Keep in mind that an employee who takes leave under the Family and Medical Leave Act (FMLA) or who takes emergency family and medical leave and emergency paid sick leave under the Families First Coronavirus Response Act (FFCRA) is entitled to continued group health coverage under the city’s group health plan on the same terms as if the employee did not take leave.

 

Does an employee continue to accrue leave benefits (e.g. sick, vacation, personal time off) during a furlough?

 

There is no legal requirement for such employer-provided benefits to accrue during a furlough, unless otherwise provided in a local policy. For purposes of the FMLA and emergency family and medical leave under the FFCRA, any benefits that would be maintained while the employee is on other forms of leave (including paid leave if the employee substitutes accrued paid leave during FMLA leave) must be maintained while the employee is on FMLA leave or emergency family and medical leave.

 

May an employee scheduled to take Family and Medical Leave Act (FMLA) or Families First Coronavirus Relief Act (FFCRA) leave be furloughed?

 

Yes. However, no days associated with the furlough should count against the FMLA or FFCRA leave entitlement.

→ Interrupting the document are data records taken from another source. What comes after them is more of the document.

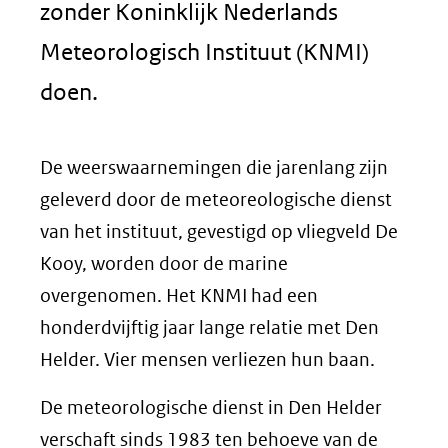
zonder Koninklijk Nederlands
Meteorologisch Instituut (KNMI)
doen.
De weerswaarnemingen die jarenlang zijn
geleverd door de meteoreologische dienst
van het instituut, gevestigd op vliegveld De
Kooy, worden door de marine
overgenomen. Het KNMI had een
honderdvijftig jaar lange relatie met Den
Helder. Vier mensen verliezen hun baan.
De meteorologische dienst in Den Helder
verschaft sinds 1983 ten behoeve van de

Also, the request for FMLA leave cannot be used as a selection reason to decide who gets furloughed.

 

Is an employee who is placed on furlough able to collect unemployment insurance benefits?

 

An employee whose hours are reduced due to a mandatory furlough may be eligible for partial unemployment benefits. Such employees should contact the Texas Workforce Commission to determine eligibility. Additionally, the Commission is encouraging employers, as an alternative to layoffs, to participate in the voluntary Shared Work program, which allows employers to supplement their employees’ wages that are lost because of a reduction in work hours with partial unemployment benefits if certain conditions are met.